Note: This bug is displayed in read-only format because the product is no longer active in Red Hat Bugzilla.

Bug 1351204

Summary: Migration to AODH fails, leaving unmanaged pacemaker resources
Product: Red Hat OpenStack Reporter: Jiri Stransky <jstransk>
Component: openstack-tripleo-heat-templatesAssignee: Jiri Stransky <jstransk>
Status: CLOSED NOTABUG QA Contact: Arik Chernetsky <achernet>
Severity: unspecified Docs Contact:
Priority: unspecified    
Version: 9.0 (Mitaka)CC: jason.dobies, jstransk, mburns, mcornea, morazi, rhel-osp-director-maint, tvignaud
Target Milestone: ---   
Target Release: 9.0 (Mitaka)   
Hardware: Unspecified   
OS: Unspecified   
Whiteboard:
Fixed In Version: Doc Type: If docs needed, set a value
Doc Text:
Story Points: ---
Clone Of: Environment:
Last Closed: 2016-07-27 14:57:31 UTC Type: Bug
Regression: --- Mount Type: ---
Documentation: --- CRM:
Verified Versions: Category: ---
oVirt Team: --- RHEL 7.3 requirements from Atomic Host:
Cloudforms Team: --- Target Upstream Version:
Embargoed:
Bug Depends On:    
Bug Blocks: 1333977    
Attachments:
Description Flags
heat software deployment output
none
pcs status
none
corosync.log none

Description Jiri Stransky 2016-06-29 13:05:27 UTC
Description of problem:

On a first try to execute the AODH migration script, the migration fails and leaves all pacemaker resources unmanaged. (Would this result in fencing instead, if fencing was enabled?)
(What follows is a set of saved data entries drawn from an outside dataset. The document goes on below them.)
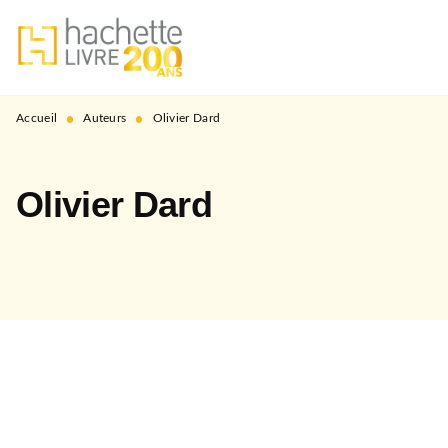
MENU
RECHERCHE
CONTENU
PIED DE PAGE
•
•
Accueil
Auteurs
Olivier Dard
Olivier Dard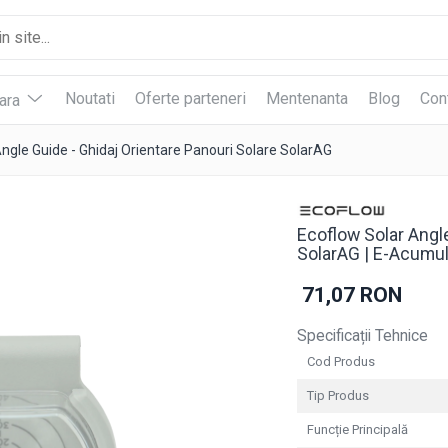
Noutati
Oferte parteneri
Mentenanta
Blog
Con
vara
ngle Guide - Ghidaj Orientare Panouri Solare SolarAG
Ecoflow Solar Angle
SolarAG | E-Acumul
71,07 RON
Specificații Tehnice
Cod Produs
Tip Produs
Funcție Principală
Version-Release number of selected component (if applicable):

openstack-tripleo-heat-templates-2.0.0-12.el7ost.noarch

resource-agents-3.9.5-54.el7_2.10.x86_64
pacemaker-cluster-libs-1.1.13-10.el7_2.2.x86_64
pacemaker-1.1.13-10.el7_2.2.x86_64
pacemaker-remote-1.1.13-10.el7_2.2.x86_64
pacemaker-cli-1.1.13-10.el7_2.2.x86_64
pacemaker-libs-1.1.13-10.el7_2.2.x86_64
corosync-2.3.4-7.el7_2.1.x86_64
corosynclib-2.3.4-7.el7_2.1.x86_64


Workaround:

Run on one of the controllers `pcs property set maintenance-mode=false`, wait for the cluster to stabilize, and then re-run the AODH migration, which now succeeds.


I hit the issue on every migration try so far, and the worakround has also worked every time so far.

Comment 2 Jiri Stransky 2016-06-29 13:06:04 UTC
Created attachment 1173890 [details]
heat software deployment output

Comment 3 Jiri Stransky 2016-06-29 13:06:29 UTC
Created attachment 1173891 [details]
pcs status

Comment 4 Jiri Stransky 2016-06-29 13:06:48 UTC
Created attachment 1173892 [details]
corosync.log

Comment 5 Jiri Stransky 2016-07-11 14:45:06 UTC
I saw folks report on upgrades WIP etherpad that the AODH migration went through successfully for them, so this issue may have been some sort of a problem with my environment.

Comment 6 Jay Dobies 2016-07-12 13:06:58 UTC
Jirka - Given that it may only be on your environment, I'm going to leave this open until the triage on 7/14. If you're not seeing it regularly reproduced by then I'm going to close it out as cannot reproduce.

Comment 7 Jiri Stransky 2016-07-12 14:35:17 UTC
Ack, that makes sense. I haven't heard of anyone being able to reproduce it to date.

Comment 8 Jay Dobies 2016-07-27 14:57:31 UTC
Closing this out based on Jiri's comment.